YOUR GOAL | What lines below mention the word "linejoin"? Copy each one.

INFORMATION |
%%

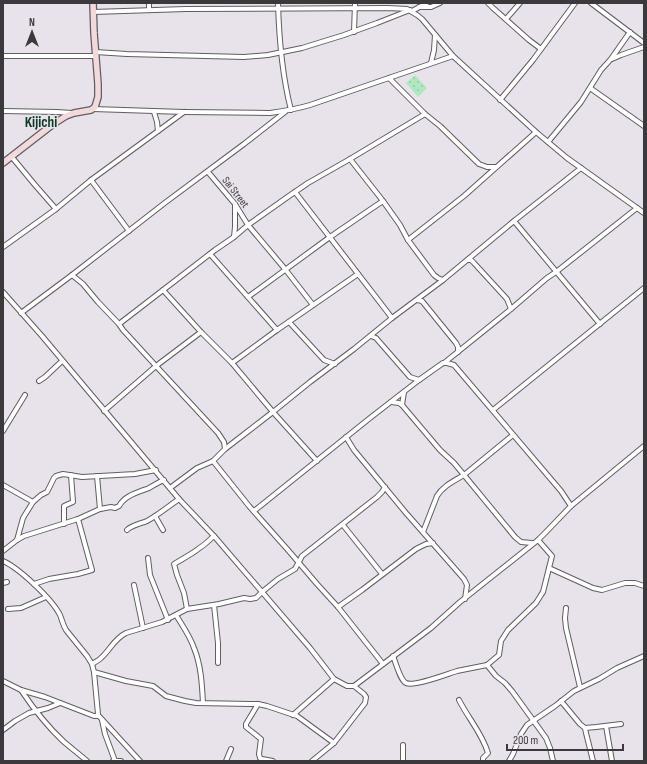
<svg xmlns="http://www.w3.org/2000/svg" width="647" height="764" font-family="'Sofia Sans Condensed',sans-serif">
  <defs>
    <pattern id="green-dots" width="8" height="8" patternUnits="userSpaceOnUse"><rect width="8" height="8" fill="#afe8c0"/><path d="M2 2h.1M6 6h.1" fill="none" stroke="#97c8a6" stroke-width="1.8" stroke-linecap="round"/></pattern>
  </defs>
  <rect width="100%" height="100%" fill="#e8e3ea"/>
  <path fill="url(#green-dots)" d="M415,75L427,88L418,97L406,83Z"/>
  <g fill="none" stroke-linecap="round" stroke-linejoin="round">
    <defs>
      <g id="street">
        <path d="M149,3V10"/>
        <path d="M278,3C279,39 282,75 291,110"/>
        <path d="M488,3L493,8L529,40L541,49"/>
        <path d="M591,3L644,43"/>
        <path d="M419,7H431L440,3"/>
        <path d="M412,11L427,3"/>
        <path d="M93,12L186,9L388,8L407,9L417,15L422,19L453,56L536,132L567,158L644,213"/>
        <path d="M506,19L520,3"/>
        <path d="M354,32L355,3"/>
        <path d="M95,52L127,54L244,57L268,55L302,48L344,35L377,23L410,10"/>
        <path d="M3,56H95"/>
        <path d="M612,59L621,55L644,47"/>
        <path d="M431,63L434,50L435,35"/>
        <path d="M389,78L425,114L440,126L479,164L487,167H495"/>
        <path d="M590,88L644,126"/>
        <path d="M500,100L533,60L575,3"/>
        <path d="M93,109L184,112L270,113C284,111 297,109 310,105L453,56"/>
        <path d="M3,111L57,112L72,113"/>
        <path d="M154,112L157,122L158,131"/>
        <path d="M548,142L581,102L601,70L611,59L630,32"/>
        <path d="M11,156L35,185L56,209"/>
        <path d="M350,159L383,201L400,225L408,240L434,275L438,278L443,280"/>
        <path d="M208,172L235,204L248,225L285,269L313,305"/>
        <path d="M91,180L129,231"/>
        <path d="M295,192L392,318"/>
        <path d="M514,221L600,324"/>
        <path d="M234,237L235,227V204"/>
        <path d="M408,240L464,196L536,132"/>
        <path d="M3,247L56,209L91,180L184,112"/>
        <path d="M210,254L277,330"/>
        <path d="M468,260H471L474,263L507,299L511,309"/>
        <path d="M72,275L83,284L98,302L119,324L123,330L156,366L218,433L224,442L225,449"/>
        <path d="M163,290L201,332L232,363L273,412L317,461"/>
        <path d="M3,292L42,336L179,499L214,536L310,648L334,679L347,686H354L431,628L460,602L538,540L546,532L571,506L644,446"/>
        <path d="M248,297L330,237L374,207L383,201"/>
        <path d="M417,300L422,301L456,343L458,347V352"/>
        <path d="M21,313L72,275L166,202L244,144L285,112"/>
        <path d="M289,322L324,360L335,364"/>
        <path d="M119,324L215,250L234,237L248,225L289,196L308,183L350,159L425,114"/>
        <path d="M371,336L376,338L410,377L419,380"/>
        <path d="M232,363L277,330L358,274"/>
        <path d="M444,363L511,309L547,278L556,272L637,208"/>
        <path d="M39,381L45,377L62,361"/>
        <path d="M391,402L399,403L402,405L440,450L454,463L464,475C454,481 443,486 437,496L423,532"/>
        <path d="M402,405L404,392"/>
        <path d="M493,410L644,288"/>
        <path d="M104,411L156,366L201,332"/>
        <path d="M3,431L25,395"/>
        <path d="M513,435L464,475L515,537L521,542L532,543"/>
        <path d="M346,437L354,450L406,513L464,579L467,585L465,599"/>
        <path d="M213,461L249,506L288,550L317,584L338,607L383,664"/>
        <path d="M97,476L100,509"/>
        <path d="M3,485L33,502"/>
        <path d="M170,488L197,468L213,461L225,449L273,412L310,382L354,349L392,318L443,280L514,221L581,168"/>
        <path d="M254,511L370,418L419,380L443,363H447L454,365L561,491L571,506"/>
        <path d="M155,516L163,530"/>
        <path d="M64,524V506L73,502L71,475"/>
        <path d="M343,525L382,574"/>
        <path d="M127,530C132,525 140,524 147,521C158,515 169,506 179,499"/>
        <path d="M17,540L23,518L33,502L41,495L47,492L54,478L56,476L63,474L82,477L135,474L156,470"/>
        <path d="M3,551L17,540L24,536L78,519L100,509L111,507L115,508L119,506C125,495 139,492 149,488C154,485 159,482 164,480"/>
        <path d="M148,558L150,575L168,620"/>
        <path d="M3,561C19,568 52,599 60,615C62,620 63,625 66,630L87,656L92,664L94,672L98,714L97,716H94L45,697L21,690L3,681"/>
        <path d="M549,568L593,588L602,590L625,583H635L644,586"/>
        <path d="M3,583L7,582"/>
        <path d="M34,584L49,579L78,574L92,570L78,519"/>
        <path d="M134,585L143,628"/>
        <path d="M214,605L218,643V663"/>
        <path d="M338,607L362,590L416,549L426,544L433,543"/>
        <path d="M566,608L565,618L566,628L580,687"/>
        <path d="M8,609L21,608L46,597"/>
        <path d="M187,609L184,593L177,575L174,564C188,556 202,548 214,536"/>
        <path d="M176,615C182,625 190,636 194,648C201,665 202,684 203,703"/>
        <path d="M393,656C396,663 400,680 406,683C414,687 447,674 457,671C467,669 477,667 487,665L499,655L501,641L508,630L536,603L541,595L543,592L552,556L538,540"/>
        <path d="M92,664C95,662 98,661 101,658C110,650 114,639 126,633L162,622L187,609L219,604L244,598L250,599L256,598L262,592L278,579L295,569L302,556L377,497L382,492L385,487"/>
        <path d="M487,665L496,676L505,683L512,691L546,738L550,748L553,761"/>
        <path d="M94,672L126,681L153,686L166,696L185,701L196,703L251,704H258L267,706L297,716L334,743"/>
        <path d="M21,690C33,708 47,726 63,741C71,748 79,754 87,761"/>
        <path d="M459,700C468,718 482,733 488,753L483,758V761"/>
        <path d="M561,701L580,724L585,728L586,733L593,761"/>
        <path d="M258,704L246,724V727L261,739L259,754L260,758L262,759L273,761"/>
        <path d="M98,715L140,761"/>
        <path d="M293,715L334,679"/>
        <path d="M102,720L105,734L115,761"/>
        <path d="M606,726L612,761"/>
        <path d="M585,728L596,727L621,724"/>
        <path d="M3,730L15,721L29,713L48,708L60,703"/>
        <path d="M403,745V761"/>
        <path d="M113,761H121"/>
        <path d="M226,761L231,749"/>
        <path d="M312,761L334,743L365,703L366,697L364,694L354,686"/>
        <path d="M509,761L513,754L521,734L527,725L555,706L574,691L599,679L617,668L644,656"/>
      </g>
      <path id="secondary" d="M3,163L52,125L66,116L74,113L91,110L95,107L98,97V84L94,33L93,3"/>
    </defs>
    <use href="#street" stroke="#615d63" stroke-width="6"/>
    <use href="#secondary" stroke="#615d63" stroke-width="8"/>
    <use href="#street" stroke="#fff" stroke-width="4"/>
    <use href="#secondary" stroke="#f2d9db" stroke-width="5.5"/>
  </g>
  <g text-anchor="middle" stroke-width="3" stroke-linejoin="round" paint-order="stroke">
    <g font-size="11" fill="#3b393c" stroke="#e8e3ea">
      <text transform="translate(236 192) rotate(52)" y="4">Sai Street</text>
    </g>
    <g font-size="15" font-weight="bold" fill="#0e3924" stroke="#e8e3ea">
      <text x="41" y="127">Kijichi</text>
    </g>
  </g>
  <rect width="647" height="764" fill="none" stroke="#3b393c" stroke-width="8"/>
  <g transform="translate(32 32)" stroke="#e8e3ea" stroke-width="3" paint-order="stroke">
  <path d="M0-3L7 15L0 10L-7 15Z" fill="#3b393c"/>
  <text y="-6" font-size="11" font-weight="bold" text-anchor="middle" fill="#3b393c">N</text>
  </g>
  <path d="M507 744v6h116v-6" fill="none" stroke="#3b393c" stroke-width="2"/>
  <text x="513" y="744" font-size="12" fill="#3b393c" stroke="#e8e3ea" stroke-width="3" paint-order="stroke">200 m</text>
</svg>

%%

TASK RESULT |
  <g fill="none" stroke-linecap="round" stroke-linejoin="round">
  <g text-anchor="middle" stroke-width="3" stroke-linejoin="round" paint-order="stroke">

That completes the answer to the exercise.